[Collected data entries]
===============

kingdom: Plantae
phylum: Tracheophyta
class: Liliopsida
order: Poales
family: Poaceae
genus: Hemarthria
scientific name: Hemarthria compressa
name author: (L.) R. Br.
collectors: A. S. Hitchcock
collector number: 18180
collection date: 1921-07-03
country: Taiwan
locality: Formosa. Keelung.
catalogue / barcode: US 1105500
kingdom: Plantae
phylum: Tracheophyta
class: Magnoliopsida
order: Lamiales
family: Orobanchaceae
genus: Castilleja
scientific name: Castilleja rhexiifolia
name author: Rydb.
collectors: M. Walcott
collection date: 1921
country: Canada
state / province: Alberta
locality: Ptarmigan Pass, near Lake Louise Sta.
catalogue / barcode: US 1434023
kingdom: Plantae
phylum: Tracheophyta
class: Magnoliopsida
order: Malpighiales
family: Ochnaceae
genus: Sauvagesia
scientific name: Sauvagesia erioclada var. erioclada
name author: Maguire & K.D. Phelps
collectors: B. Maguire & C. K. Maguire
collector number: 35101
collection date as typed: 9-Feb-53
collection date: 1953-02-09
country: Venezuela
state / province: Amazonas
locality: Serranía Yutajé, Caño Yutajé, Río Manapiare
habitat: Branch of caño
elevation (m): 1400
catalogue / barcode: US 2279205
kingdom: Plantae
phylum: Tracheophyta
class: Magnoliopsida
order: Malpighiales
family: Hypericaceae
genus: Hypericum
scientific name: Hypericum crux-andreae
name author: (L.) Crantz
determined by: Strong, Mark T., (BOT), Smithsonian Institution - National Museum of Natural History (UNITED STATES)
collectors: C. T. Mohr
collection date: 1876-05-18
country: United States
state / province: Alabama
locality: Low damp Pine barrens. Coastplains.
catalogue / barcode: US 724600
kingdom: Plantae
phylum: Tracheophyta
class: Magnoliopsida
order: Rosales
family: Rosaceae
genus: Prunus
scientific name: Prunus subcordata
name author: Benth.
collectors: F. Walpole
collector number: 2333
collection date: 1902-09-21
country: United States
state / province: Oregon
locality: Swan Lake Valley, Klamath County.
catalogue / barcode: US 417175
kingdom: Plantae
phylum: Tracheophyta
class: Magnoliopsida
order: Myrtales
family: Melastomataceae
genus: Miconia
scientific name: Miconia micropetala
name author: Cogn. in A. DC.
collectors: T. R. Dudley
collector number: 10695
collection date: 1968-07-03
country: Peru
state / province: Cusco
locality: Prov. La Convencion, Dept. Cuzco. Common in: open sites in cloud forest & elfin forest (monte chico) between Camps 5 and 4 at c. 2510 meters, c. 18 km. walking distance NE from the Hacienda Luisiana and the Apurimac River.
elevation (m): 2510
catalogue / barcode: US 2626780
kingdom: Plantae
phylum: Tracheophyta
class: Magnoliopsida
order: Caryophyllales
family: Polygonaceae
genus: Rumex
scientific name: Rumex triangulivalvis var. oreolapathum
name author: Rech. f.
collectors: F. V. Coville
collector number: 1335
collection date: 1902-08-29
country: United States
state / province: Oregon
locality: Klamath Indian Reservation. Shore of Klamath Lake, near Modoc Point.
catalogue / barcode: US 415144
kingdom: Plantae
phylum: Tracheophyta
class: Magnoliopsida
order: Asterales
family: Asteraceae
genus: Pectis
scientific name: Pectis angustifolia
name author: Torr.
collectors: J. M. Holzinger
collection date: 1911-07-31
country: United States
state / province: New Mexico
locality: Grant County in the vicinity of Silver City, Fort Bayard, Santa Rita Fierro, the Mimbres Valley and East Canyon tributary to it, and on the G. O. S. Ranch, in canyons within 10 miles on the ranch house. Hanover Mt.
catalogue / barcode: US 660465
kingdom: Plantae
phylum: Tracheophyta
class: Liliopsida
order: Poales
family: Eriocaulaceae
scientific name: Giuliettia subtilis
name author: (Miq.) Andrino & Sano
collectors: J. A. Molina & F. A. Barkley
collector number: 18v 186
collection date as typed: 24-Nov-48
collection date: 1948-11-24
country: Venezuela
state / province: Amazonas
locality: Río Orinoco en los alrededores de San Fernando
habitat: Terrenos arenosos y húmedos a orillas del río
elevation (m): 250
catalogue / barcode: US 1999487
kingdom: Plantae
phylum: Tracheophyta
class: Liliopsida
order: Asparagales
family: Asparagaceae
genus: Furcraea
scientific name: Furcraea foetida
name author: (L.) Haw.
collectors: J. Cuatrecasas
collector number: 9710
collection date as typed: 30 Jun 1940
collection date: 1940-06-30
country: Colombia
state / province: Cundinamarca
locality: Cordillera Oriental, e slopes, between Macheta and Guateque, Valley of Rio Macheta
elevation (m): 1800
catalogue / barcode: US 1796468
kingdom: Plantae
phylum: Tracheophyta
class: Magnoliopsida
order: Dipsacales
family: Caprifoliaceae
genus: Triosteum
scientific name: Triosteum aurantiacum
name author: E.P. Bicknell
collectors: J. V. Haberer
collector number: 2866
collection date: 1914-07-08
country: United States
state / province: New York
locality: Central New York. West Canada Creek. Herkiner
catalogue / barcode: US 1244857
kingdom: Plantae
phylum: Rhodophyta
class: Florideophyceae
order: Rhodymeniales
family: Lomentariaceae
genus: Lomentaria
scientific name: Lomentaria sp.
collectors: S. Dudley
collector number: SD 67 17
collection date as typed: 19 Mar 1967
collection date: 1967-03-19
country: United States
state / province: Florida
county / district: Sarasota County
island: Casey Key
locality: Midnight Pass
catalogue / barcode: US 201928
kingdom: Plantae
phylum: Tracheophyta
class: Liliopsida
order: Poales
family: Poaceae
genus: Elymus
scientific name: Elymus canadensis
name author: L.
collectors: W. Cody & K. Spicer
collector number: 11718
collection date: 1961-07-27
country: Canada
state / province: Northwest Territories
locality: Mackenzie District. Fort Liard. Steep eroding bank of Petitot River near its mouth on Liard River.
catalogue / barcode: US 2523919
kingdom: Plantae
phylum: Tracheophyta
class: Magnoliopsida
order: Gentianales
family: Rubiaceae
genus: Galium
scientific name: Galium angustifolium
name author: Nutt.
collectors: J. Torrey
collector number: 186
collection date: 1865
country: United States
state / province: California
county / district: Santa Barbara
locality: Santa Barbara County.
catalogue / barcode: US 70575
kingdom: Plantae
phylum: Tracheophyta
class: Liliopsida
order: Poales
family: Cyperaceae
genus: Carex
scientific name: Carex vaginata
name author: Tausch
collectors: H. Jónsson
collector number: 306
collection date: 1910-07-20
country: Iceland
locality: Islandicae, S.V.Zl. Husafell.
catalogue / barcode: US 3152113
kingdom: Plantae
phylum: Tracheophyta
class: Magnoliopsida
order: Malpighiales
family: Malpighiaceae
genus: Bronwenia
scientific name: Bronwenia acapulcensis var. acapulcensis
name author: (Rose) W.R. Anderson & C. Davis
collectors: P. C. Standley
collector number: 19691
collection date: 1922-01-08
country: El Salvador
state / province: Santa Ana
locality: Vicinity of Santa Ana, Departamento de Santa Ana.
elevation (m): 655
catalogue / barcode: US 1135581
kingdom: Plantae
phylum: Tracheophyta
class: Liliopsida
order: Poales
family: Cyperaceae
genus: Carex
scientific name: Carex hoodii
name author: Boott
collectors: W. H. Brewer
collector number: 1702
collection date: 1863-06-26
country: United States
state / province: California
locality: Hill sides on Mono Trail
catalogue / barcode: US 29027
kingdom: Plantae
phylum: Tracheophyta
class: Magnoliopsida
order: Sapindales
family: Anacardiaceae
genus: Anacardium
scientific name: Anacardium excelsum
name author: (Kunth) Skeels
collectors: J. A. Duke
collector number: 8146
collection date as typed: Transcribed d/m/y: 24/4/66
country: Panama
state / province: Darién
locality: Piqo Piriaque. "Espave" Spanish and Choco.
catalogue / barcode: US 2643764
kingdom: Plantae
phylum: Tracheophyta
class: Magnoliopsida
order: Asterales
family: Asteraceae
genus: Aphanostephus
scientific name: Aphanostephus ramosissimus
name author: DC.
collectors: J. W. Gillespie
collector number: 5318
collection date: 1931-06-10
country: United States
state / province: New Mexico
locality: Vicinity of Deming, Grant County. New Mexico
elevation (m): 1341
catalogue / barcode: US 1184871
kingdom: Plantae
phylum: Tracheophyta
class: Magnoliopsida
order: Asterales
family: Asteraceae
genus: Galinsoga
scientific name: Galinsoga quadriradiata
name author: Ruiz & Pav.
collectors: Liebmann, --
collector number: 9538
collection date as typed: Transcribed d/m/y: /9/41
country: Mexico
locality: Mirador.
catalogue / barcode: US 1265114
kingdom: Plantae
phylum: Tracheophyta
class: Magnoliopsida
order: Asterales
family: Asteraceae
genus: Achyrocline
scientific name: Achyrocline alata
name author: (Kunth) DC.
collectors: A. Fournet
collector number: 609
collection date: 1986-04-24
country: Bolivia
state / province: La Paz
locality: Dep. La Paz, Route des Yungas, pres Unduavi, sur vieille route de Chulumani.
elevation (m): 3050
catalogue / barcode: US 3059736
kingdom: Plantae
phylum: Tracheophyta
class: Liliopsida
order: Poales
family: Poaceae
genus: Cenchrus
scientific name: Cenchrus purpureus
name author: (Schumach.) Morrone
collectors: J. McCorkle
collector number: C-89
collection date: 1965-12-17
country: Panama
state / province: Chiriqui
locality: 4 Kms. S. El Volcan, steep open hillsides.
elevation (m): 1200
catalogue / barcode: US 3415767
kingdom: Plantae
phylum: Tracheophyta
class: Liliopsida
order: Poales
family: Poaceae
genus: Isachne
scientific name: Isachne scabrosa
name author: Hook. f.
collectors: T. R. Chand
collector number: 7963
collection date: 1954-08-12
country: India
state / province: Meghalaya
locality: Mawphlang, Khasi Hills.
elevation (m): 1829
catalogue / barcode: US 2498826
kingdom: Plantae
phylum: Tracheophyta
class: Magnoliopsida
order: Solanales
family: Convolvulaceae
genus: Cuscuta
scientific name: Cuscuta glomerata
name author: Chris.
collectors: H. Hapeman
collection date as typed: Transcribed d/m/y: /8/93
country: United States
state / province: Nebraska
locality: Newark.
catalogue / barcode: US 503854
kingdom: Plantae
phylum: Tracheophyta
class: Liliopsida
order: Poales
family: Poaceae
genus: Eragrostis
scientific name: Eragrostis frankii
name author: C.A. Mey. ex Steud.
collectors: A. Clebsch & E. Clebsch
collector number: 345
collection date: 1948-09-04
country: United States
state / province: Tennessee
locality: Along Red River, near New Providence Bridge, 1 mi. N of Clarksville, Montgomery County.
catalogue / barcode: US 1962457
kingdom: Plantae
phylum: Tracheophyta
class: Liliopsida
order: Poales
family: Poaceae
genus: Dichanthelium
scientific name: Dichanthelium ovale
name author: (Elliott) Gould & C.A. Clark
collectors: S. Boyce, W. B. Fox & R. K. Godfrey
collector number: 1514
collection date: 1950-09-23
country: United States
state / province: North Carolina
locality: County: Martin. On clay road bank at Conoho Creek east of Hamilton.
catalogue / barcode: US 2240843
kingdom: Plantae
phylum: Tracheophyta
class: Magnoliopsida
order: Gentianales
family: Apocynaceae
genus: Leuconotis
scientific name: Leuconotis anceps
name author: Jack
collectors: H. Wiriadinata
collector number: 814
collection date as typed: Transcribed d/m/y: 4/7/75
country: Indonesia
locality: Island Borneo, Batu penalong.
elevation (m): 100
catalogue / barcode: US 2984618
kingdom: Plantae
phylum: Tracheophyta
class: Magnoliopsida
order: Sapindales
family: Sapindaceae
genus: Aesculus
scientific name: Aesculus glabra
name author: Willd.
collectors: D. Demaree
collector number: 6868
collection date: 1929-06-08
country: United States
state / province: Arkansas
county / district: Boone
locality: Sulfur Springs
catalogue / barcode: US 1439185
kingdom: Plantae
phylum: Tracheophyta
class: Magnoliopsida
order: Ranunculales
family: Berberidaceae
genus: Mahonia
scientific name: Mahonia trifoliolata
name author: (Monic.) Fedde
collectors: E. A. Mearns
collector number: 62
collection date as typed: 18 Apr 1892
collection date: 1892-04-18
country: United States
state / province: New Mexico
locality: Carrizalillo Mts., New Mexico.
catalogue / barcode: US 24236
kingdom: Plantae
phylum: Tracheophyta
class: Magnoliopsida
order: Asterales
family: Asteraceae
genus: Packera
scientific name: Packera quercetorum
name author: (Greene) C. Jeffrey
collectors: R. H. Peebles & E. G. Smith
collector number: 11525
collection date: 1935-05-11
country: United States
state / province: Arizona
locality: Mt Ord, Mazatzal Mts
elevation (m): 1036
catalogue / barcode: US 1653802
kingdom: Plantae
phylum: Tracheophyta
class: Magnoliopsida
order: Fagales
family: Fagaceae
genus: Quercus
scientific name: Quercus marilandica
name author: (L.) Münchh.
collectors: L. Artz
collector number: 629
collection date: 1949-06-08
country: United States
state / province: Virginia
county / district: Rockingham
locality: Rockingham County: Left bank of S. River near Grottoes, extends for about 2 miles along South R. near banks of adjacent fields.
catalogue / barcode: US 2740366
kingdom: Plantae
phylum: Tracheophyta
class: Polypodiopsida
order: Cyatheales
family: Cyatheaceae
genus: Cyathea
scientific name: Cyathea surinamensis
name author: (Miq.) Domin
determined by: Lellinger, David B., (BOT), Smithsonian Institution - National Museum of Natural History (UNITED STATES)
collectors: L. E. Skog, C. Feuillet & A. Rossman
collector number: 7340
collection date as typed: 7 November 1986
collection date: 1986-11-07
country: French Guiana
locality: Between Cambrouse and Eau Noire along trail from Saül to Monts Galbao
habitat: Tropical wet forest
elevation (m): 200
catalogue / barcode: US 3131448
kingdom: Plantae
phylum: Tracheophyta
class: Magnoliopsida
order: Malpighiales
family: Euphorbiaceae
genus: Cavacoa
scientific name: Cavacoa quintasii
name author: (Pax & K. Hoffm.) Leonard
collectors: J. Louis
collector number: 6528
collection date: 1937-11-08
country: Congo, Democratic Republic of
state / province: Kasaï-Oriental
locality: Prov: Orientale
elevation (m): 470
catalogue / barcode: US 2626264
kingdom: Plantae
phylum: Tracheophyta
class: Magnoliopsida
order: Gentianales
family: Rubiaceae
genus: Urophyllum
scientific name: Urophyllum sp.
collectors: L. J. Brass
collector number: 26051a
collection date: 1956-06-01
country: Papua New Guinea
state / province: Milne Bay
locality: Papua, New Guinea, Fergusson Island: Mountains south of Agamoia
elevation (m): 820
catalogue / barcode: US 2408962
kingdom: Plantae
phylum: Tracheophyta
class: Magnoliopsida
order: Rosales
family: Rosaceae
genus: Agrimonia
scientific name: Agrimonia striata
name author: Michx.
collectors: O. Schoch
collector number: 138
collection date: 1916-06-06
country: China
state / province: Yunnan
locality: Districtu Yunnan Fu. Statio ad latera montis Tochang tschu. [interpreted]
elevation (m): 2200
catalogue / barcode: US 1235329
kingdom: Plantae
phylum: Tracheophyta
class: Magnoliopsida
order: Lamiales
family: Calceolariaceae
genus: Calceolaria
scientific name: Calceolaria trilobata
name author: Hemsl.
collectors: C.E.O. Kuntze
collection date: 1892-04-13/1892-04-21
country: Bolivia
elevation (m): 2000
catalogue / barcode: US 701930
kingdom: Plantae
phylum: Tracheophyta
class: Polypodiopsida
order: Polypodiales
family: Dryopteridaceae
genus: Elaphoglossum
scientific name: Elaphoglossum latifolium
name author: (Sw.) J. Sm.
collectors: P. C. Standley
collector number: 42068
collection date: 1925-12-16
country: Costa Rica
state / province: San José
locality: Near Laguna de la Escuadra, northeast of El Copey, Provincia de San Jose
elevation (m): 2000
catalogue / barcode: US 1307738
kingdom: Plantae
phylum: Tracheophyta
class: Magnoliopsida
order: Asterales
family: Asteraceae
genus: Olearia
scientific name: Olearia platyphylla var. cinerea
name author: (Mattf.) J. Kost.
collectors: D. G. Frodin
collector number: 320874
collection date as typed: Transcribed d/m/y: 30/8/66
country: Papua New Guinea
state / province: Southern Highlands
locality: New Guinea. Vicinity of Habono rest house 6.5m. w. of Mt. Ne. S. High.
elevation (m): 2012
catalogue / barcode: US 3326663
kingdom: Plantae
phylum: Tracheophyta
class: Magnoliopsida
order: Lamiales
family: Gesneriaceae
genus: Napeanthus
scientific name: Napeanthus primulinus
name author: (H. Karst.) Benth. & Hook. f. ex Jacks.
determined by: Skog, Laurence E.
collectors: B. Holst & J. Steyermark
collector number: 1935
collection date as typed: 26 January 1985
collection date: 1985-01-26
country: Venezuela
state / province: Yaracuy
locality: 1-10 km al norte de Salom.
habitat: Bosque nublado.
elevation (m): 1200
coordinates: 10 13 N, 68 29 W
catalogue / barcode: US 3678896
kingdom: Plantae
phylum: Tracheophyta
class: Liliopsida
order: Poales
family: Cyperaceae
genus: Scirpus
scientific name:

===============

▸ Written task: Copy out the lines from the start of the records to the line with "catalogue / barcode: US 1434023", keeping both ends.

▸ Exercise response:
kingdom: Plantae
phylum: Tracheophyta
class: Liliopsida
order: Poales
family: Poaceae
genus: Hemarthria
scientific name: Hemarthria compressa
name author: (L.) R. Br.
collectors: A. S. Hitchcock
collector number: 18180
collection date: 1921-07-03
country: Taiwan
locality: Formosa. Keelung.
catalogue / barcode: US 1105500
kingdom: Plantae
phylum: Tracheophyta
class: Magnoliopsida
order: Lamiales
family: Orobanchaceae
genus: Castilleja
scientific name: Castilleja rhexiifolia
name author: Rydb.
collectors: M. Walcott
collection date: 1921
country: Canada
state / province: Alberta
locality: Ptarmigan Pass, near Lake Louise Sta.
catalogue / barcode: US 1434023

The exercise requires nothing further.